Achilles and the Tortoise (Japan, 2008)
Achilles and the Tortoise is the final part of Takeshi Kitano’s self-reflexive trilogy about the nature of the artist following Takeshi’s (2005) and Glory to the Filmmaker (2007). However, it’s more accessible than its predecessors in that it revolves around Kitano’s great passion – painting – as opposed to the deconstruction of his multi-faceted public persona. Kitano’s enthusiasm for art has been widely documented with striking painterly touches featuring in such masterful works as Hana-Bi (1997) and Dolls (2002), but Machisu, the artist who Kitano portrays in the final section of Achilles and the Tortoise, is anything but a self-portrait. Whereas the writer-director-actor-comedian-artist has found success in a variety of fields and guises, this is the story of an individual who repeatedly fails at his craft yet continues to blindly believe that he is on the verge of a major breakthrough.
As a child, Machisu (Reiko Yoshioka) is immersed in his own world of painting: his father is a wealthy industrialist who has also sponsored local artists to study in Paris and find their own style. Indulged because of his family’s status, Machisu has no shortage of art supplies, but his creative comfort comes to an abrupt end when his father’s business collapses overnight and his parents commit suicide. He briefly resides with his poor Uncle, who has always resented his brother for not sharing his wealth, but Machisu’s obsession is out of place in this lower class household, and he is soon packed off to the orphanage that his father once donated to. As a young man, Machisu (Yurei Yanagi) takes on various menial jobs to pay the fees for art school. While doing so, he meets Sachiko (Kumiko Aso, later Kanako Higuchi), the only person who will ever understand his art, and marries her. In his elder years, Machisu (Kitano) continues his quest to become a renowned artist, increasingly relying on his wife and teenage daughter Mari (Eri Tokunaga) for financial support, but eventually alienates his loved ones. At this critical juncture, Machisu’s art takes on a self-destructive dimension.
As both an artist and a human being, Machisu never really develops, and consequently exists in a state of arrested development. The paintings featured in the film are all by Kitano himself, but they were obviously created ‘in character’, with their overt references to landmarks in modern art reflecting the fact that Machisu is as derivative as he is compulsive. Even experiences which should burst his self-involved bubble, such as living with his working class Uncle, or undertaking menial jobs as a delivery boy or factory machinist, do little for his character, and it is only when it is almost too late that he begins to consider the ramifications of tunnel vision. However, depression and grief are then channeled into the creation of more extreme pieces, with Machisu continuing to paint even when he is caught in a fire.

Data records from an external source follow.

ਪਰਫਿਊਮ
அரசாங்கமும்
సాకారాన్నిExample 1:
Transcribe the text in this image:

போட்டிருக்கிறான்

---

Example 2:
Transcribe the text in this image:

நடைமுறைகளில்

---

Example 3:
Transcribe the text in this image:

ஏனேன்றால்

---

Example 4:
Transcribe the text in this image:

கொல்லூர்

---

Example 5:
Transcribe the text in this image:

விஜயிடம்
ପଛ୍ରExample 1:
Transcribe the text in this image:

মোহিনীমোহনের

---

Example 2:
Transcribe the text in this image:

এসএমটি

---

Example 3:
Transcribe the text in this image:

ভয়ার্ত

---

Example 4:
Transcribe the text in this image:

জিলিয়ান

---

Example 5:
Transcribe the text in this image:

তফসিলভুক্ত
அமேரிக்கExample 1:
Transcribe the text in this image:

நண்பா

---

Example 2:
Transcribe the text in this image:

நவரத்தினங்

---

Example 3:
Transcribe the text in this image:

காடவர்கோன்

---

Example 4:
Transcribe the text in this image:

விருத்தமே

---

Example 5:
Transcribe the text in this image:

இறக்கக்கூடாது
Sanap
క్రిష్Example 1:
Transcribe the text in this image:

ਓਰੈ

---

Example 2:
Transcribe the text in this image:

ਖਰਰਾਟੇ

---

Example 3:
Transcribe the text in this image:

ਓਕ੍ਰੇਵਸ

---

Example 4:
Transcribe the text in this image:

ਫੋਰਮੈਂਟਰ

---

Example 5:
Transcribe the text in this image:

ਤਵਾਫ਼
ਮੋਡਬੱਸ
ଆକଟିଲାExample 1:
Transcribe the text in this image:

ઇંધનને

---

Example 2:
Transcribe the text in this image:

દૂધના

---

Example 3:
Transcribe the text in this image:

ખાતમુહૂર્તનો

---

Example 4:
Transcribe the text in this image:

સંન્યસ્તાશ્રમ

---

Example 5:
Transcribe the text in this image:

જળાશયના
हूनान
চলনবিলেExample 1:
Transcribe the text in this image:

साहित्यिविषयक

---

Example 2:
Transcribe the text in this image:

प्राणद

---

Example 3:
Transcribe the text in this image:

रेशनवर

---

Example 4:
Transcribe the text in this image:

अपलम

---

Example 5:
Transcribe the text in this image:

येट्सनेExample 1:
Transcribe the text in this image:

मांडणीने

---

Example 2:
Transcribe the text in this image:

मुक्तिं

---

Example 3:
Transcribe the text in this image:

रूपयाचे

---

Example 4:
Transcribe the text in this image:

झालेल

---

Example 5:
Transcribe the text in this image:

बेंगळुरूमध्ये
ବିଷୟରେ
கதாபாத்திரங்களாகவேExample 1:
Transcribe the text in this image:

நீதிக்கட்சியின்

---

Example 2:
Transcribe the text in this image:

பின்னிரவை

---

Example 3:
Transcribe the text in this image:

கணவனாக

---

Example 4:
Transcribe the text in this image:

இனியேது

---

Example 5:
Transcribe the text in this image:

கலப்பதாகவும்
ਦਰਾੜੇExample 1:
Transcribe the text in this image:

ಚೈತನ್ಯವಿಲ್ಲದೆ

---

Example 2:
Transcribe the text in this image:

Machisu’s main failing as an artist is his desire to sell, and his over-eagerness to adopt the style of others as a means of achieving commercial viability. An animated prologue sequence illustrates the motion paradox by the Greek philosopher Zeno of Elea with Achilles failing to overtake a tortoise because every time Achilles reaches a certain point, the tortoise has already moved on. Machisu’s embraces style after style on the insistence of the local art dealer (Nao Omori), but always finds that he is unable to capture the zeitgeist. One of his paintings does eventually sell as a space filler and is seen hanging on the wall of the bar where Machisu meets his estranged daughter to borrow money for art supplies.

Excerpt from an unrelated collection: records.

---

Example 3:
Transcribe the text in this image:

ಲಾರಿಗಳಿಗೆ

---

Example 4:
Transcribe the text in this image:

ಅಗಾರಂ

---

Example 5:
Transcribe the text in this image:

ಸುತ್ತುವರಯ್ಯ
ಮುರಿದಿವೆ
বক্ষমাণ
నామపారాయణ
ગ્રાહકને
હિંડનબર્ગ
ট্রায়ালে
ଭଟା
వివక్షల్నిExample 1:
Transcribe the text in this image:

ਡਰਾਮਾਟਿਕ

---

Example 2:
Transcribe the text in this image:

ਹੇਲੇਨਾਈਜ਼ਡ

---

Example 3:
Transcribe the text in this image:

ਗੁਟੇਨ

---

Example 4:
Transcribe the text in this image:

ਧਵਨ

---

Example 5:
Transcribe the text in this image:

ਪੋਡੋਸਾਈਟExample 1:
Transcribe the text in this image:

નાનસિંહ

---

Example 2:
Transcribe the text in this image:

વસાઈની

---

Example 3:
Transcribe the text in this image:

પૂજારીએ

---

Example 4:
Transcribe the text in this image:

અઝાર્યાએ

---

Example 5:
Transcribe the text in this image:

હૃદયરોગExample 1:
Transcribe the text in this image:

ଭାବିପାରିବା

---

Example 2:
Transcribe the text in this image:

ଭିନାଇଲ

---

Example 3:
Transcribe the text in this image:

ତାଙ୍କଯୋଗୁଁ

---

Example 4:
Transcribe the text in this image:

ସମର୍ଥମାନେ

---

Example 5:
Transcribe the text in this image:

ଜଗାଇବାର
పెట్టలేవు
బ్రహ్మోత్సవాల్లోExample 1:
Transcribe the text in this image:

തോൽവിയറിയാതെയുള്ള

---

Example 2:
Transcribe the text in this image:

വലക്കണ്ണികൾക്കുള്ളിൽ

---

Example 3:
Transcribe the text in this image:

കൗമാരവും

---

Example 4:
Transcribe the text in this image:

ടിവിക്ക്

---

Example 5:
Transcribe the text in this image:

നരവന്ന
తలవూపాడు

With its cynical portrayal of gallery owners and agents, Achilles and the Tortoise finds Kitano venting his frustration with the hypocrisy of the art world, while also questioning the place of art in contemporary society. Yet is also an affecting story of a ‘misunderstood’ artist who all too easily loses what should have been his signature style through a need to achieve acceptance from the establishment.